WICG / uuid

UUID V4
Other
63 stars 10 forks source link

feat: describe UUID v4 algorithm #6

Closed bcoe closed 3 years ago

bcoe commented 3 years ago

An initial pass at describing the UUID v4 algorithm.

Fixes #5


My goal here was to get us started, @broofa @ctavan, you know the space much better than me so please correct any strange decisions I've made.

CC: @domenic if you have the time, your feedback is greatly appreciated around the spec text.


Preview | Diff

bcoe commented 3 years ago

Found this implementation in Chromium:

function generateUUID() {
  var array = new Uint8Array(16);
  window.crypto.getRandomValues(array);
  array[6] = 0x40 | (array[6] & 0x0f);
  array[8] = 0x80 | (array[8] & 0x3f);

  var UUID = "";
  for (var i = 0; i < 16; i++) {
    var temp = array[i].toString(16);
    if (temp.length < 2)
      temp = "0" + temp;
    UUID += temp;
    if (i == 3 || i == 5 || i == 7 || i == 9)
      UUID += "-";
  }
  return UUID;
};

I wonder if generating bytes instead of words reads a bit cleaner.

bcoe commented 3 years ago

I'm just afraid that we're speccing along the spirit of the RFC but that real world implementations will much more likely follow a simpler approach in the end. So why risk this divergence in the first place?

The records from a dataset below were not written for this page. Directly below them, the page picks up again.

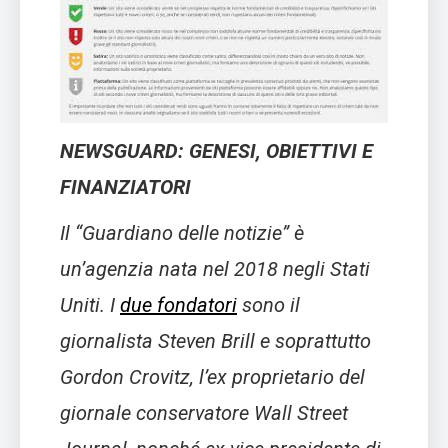
NEWSGUARD: GENESI, OBIETTIVI E
FINANZIATORI
Il “Guardiano delle notizie” è
un’agenzia nata nel 2018 negli Stati
Uniti. I
due fondatori
sono il
giornalista Steven Brill e soprattutto
Gordon Crovitz, l’ex proprietario del
giornale conservatore Wall Street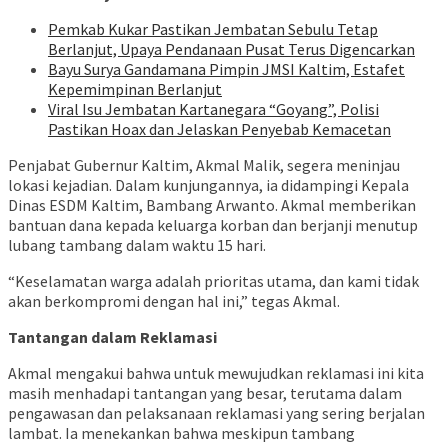
Pemkab Kukar Pastikan Jembatan Sebulu Tetap
Berlanjut, Upaya Pendanaan Pusat Terus Digencarkan
Bayu Surya Gandamana Pimpin JMSI Kaltim, Estafet
Kepemimpinan Berlanjut
Viral Isu Jembatan Kartanegara “Goyang”, Polisi
Pastikan Hoax dan Jelaskan Penyebab Kemacetan
Penjabat Gubernur Kaltim, Akmal Malik, segera meninjau
lokasi kejadian. Dalam kunjungannya, ia didampingi Kepala
Dinas ESDM Kaltim, Bambang Arwanto. Akmal memberikan
bantuan dana kepada keluarga korban dan berjanji menutup
lubang tambang dalam waktu 15 hari.
“Keselamatan warga adalah prioritas utama, dan kami tidak
akan berkompromi dengan hal ini,” tegas Akmal.
Tantangan dalam Reklamasi
Akmal mengakui bahwa untuk mewujudkan reklamasi ini kita
masih menhadapi tantangan yang besar, terutama dalam
pengawasan dan pelaksanaan reklamasi yang sering berjalan
lambat. Ia menekankan bahwa meskipun tambang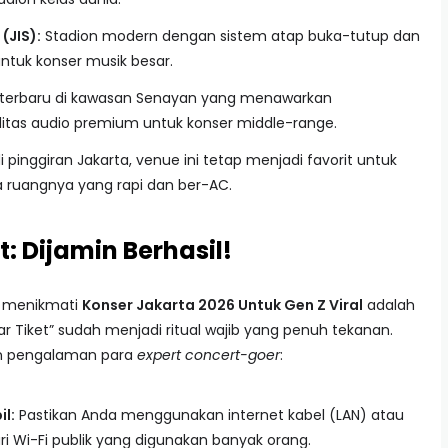
(JIS):
Stadion modern dengan sistem atap buka-tutup dan
ntuk konser musik besar.
 terbaru di kawasan Senayan yang menawarkan
tas audio premium untuk konser middle-range.
pinggiran Jakarta, venue ini tetap menjadi favorit untuk
a ruangnya yang rapi dan ber-AC.
t: Dijamin Berhasil!
m menikmati
Konser Jakarta 2026 Untuk Gen Z Viral
adalah
War Tiket” sudah menjadi ritual wajib yang penuh tekanan.
kan pengalaman para
expert concert-goer
:
l:
Pastikan Anda menggunakan internet kabel (LAN) atau
ri Wi-Fi publik yang digunakan banyak orang.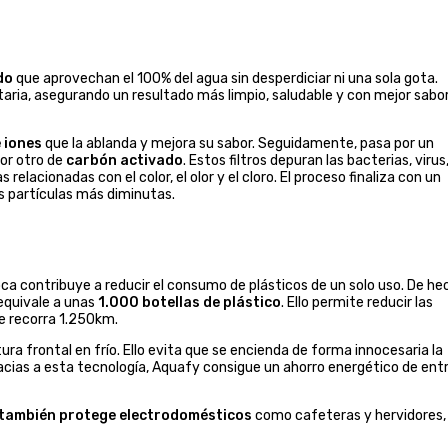
do
que aprovechan el 100% del agua sin desperdiciar ni una sola gota.
ia, asegurando un resultado más limpio, saludable y con mejor sabor
 iones
que la ablanda y mejora su sabor. Seguidamente, pasa por un
or otro de
carbón activado
. Estos filtros depuran las bacterias, virus
lacionadas con el color, el olor y el cloro. El proceso finaliza con un
as partículas más diminutas.
a contribuye a reducir el consumo de plásticos de un solo uso. De he
 equivale a unas
1.000 botellas de plástico
. Ello permite reducir las
e recorra 1.250km.
ura frontal en frío. Ello evita que se encienda de forma innocesaria la
acias a esta tecnología, Aquafy consigue un ahorro energético de entr
también protege electrodomésticos
como cafeteras y hervidores,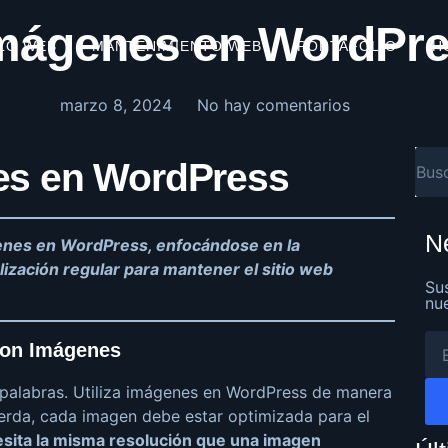
 Imágenes en WordPr
LO WEB
MANTENIMIENTO WEB
PORTAFOLIO
H
marzo 8, 2024
No hay comentarios
es en WordPress
N
genes en WordPress, enfocándose en la
alización regular para mantener el sitio web
Su
nu
 con Imágenes
 palabras. Utiliza imágenes en WordPress de manera
cuerda, cada imagen debe estar optimizada para el
esita la misma resolución que una imagen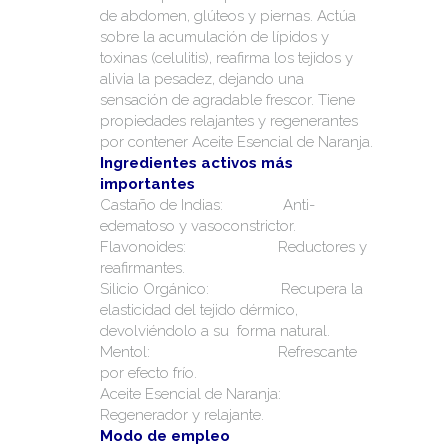
de abdomen, glúteos y piernas. Actúa
sobre la acumulación de lípidos y
toxinas (celulitis), reafirma los tejidos y
alivia la pesadez, dejando una
sensación de agradable frescor. Tiene
propiedades relajantes y regenerantes
por contener Aceite Esencial de Naranja.
Ingredientes activos más
importantes
Castaño de Indias: Anti-
edematoso y vasoconstrictor.
Flavonoides: Reductores y
reafirmantes.
Silicio Orgánico: Recupera la
elasticidad del tejido dérmico,
devolviéndolo a su forma natural.
Mentol: Refrescante
por efecto frío.
Aceite Esencial de Naranja:
Regenerador y relajante.
Modo de empleo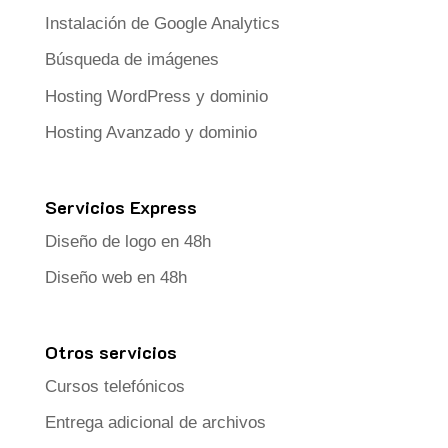
Instalación de Google Analytics
Búsqueda de imágenes
Hosting WordPress y dominio
Hosting Avanzado y dominio
Servicios Express
Diseño de logo en 48h
Diseño web en 48h
Otros servicios
Cursos telefónicos
Entrega adicional de archivos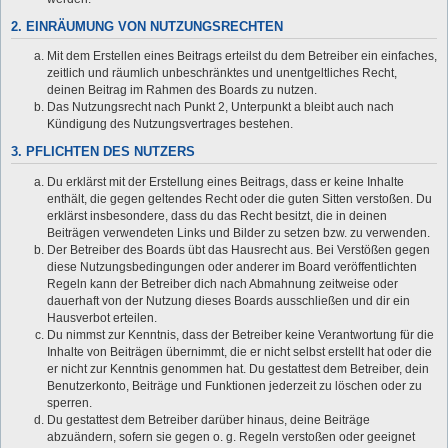
2. EINRÄUMUNG VON NUTZUNGSRECHTEN
Mit dem Erstellen eines Beitrags erteilst du dem Betreiber ein einfaches,
zeitlich und räumlich unbeschränktes und unentgeltliches Recht,
deinen Beitrag im Rahmen des Boards zu nutzen.
Das Nutzungsrecht nach Punkt 2, Unterpunkt a bleibt auch nach
Kündigung des Nutzungsvertrages bestehen.
3. PFLICHTEN DES NUTZERS
Du erklärst mit der Erstellung eines Beitrags, dass er keine Inhalte
enthält, die gegen geltendes Recht oder die guten Sitten verstoßen. Du
erklärst insbesondere, dass du das Recht besitzt, die in deinen
Beiträgen verwendeten Links und Bilder zu setzen bzw. zu verwenden.
Der Betreiber des Boards übt das Hausrecht aus. Bei Verstößen gegen
diese Nutzungsbedingungen oder anderer im Board veröffentlichten
Regeln kann der Betreiber dich nach Abmahnung zeitweise oder
dauerhaft von der Nutzung dieses Boards ausschließen und dir ein
Hausverbot erteilen.
Du nimmst zur Kenntnis, dass der Betreiber keine Verantwortung für die
Inhalte von Beiträgen übernimmt, die er nicht selbst erstellt hat oder die
er nicht zur Kenntnis genommen hat. Du gestattest dem Betreiber, dein
Benutzerkonto, Beiträge und Funktionen jederzeit zu löschen oder zu
sperren.
Du gestattest dem Betreiber darüber hinaus, deine Beiträge
abzuändern, sofern sie gegen o. g. Regeln verstoßen oder geeignet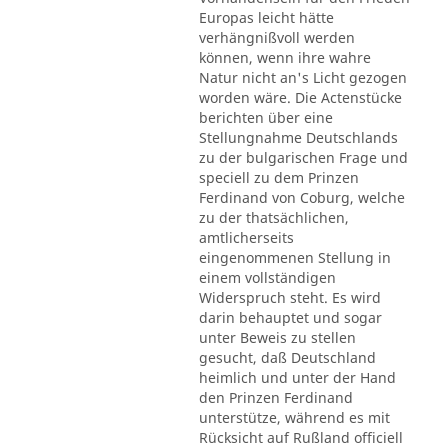
Europas leicht hätte
verhängnißvoll werden
können, wenn ihre wahre
Natur nicht an's Licht gezogen
worden wäre. Die Actenstücke
berichten über eine
Stellungnahme Deutschlands
zu der bulgarischen Frage und
speciell zu dem Prinzen
Ferdinand von Coburg, welche
zu der thatsächlichen,
amtlicherseits
eingenommenen Stellung in
einem vollständigen
Widerspruch steht. Es wird
darin behauptet und sogar
unter Beweis zu stellen
gesucht, daß Deutschland
heimlich und unter der Hand
den Prinzen Ferdinand
unterstütze, während es mit
Rücksicht auf Rußland officiell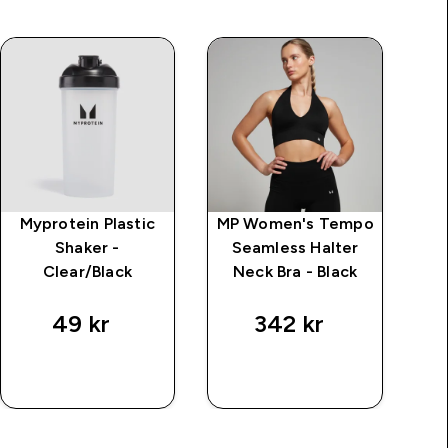
Myprotein Plastic
MP Women's Tempo
MP
Shaker -
Seamless Halter
Ul
Clear/Black
Neck Bra - Black
49 kr‎
342 kr‎
RASKT
RASKT
KJØP
KJØP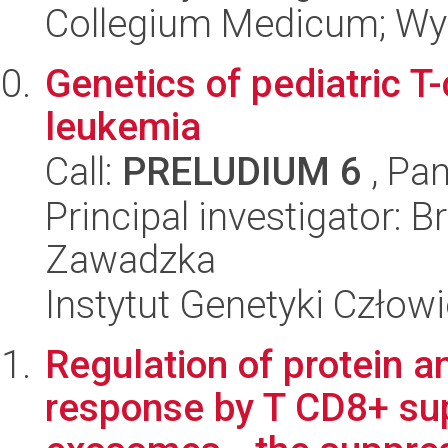
Collegium Medicum; Wyd
Genetics of pediatric T
leukemia
Call:
PRELUDIUM 6
, Pan
Principal investigator: 
Zawadzka
Instytut Genetyki Człow
Regulation of protein 
response by T CD8+ su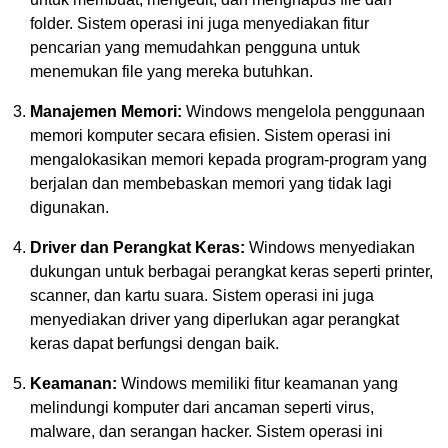
folder. Sistem operasi ini juga menyediakan fitur
pencarian yang memudahkan pengguna untuk
menemukan file yang mereka butuhkan.
Manajemen Memori:
Windows mengelola penggunaan
memori komputer secara efisien. Sistem operasi ini
mengalokasikan memori kepada program-program yang
berjalan dan membebaskan memori yang tidak lagi
digunakan.
Driver dan Perangkat Keras:
Windows menyediakan
dukungan untuk berbagai perangkat keras seperti printer,
scanner, dan kartu suara. Sistem operasi ini juga
menyediakan driver yang diperlukan agar perangkat
keras dapat berfungsi dengan baik.
Keamanan:
Windows memiliki fitur keamanan yang
melindungi komputer dari ancaman seperti virus,
malware, dan serangan hacker. Sistem operasi ini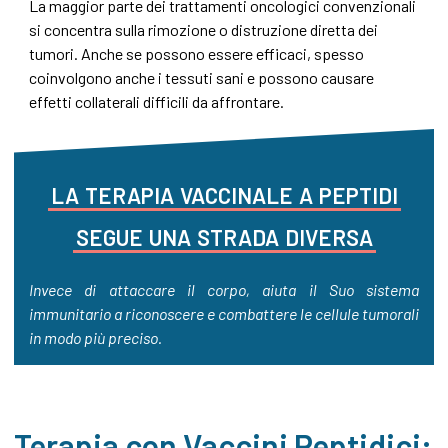
La maggior parte dei trattamenti oncologici convenzionali
si concentra sulla rimozione o distruzione diretta dei
tumori. Anche se possono essere efficaci, spesso
coinvolgono anche i tessuti sani e possono causare
effetti collaterali difficili da affrontare.
LA
TERAPIA
VACCINALE
A
PEPTIDI
SEGUE
UNA
STRADA
DIVERSA
Invece di attaccare il corpo, aiuta il Suo sistema
immunitario a riconoscere e combattere le cellule tumorali
in modo più preciso.
Terapia con Vaccini Peptidici: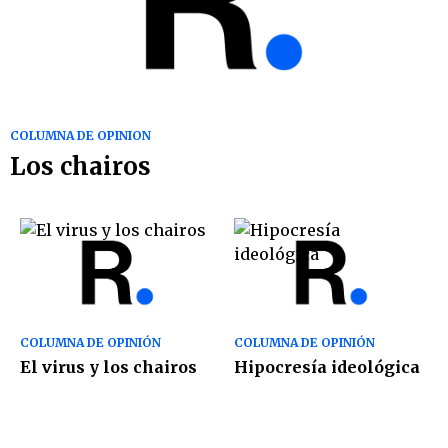
COLUMNA DE OPINION
Los chairos
COLUMNA DE OPINIÓN
COLUMNA DE OPINIÓN
El virus y los chairos
Hipocresía ideológica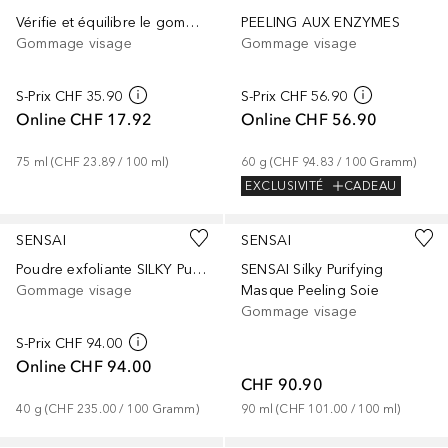
Vérifie et équilibre le gommage pour le visage à la tourmaline
PEELING AUX ENZYMES
Gommage visage
Gommage visage
S-Prix
CHF 35.90
S-Prix
CHF 56.90
Online
CHF 17.92
Online
CHF 56.90
75
ml
 (
CHF 23.89
 / 
100
ml
)
60
g
 (
CHF 94.83
 / 
100
Gramm
)
EXCLUSIVITÉ
CADEAU
SENSAI
SENSAI
Poudre exfoliante SILKY Purifying Silk Matcha
SENSAI Silky Purifying
Gommage visage
Masque Peeling Soie
Gommage visage
S-Prix
CHF 94.00
Online
CHF 94.00
CHF 90.90
40
g
 (
CHF 235.00
 / 
100
Gramm
)
90
ml
 (
CHF 101.00
 / 
100
ml
)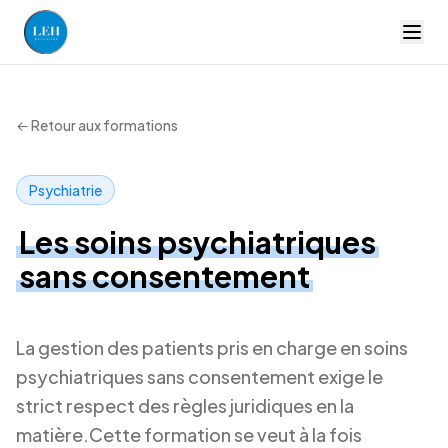
LEH Formation — accueil
← Retour aux formations
Psychiatrie
Les soins psychiatriques
sans consentement
La gestion des patients pris en charge en soins
psychiatriques sans consentement exige le
strict respect des règles juridiques en la
matière.Cette formation se veut à la fois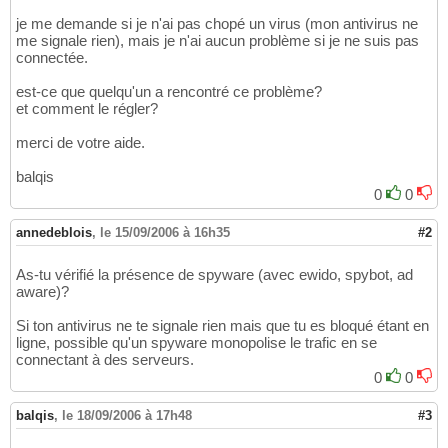
je me demande si je n'ai pas chopé un virus (mon antivirus ne
me signale rien), mais je n'ai aucun problème si je ne suis pas
connectée.
est-ce que quelqu'un a rencontré ce problème?
et comment le régler?
merci de votre aide.
balqis
0
0
annedeblois
,
le 15/09/2006 à 16h35
#2
As-tu vérifié la présence de spyware (avec ewido, spybot, ad
aware)?
Si ton antivirus ne te signale rien mais que tu es bloqué étant en
ligne, possible qu'un spyware monopolise le trafic en se
connectant à des serveurs.
0
0
balqis
,
le 18/09/2006 à 17h48
#3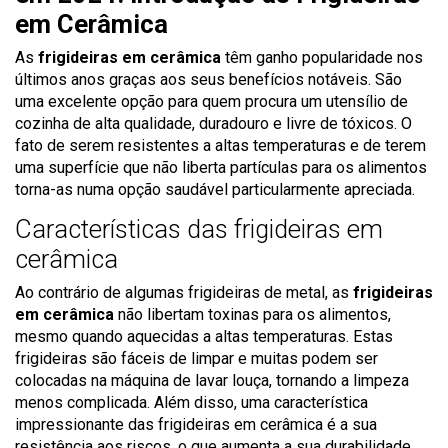
em Cerâmica
As
frigideiras em cerâmica
têm ganho popularidade nos
últimos anos graças aos seus benefícios notáveis. São
uma excelente opção para quem procura um utensílio de
cozinha de alta qualidade, duradouro e livre de tóxicos. O
fato de serem resistentes a altas temperaturas e de terem
uma superfície que não liberta partículas para os alimentos
torna-as numa opção saudável particularmente apreciada.
Características das frigideiras em
cerâmica
Ao contrário de algumas frigideiras de metal, as
frigideiras
em cerâmica
não libertam toxinas para os alimentos,
mesmo quando aquecidas a altas temperaturas. Estas
frigideiras são fáceis de limpar e muitas podem ser
colocadas na máquina de lavar louça, tornando a limpeza
menos complicada. Além disso, uma característica
impressionante das frigideiras em cerâmica é a sua
resistência aos riscos, o que aumenta a sua durabilidade,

@ctavan here's an approach that's taken in chromium today, that we could potentially just expose:

https://chromium.googlesource.com/chromium/src/+/refs/heads/master/base/guid.cc#86

  1. generate the 16 random byes.
  2. clear the version and reserved bits.
  3. return the hyphenated representation.
bcoe commented 3 years ago

After all even the RFC describes a much simpler algorithm which really boils down to ~3 lines of code e.g. see the chromium implementation you posted

@domenic @ctavan does it make sense to land this, and then perhaps take another pass at the simplified algorithm that @ctavan suggests?

I think we'd be able to use a lot of the same language, just condense some of the steps together, perhaps the final step would be:

Return the concatenation of  « hexadecimal representation array[0], hexadecimal representation array[1], hexadecimal representation array[2], hexadecimal representation array[3], "-", hexadecimal representation array[4], hexadecimal representation array[5], "-" ...

👆 the one argument I'd make against this is it makes for a very long step in the algorithm.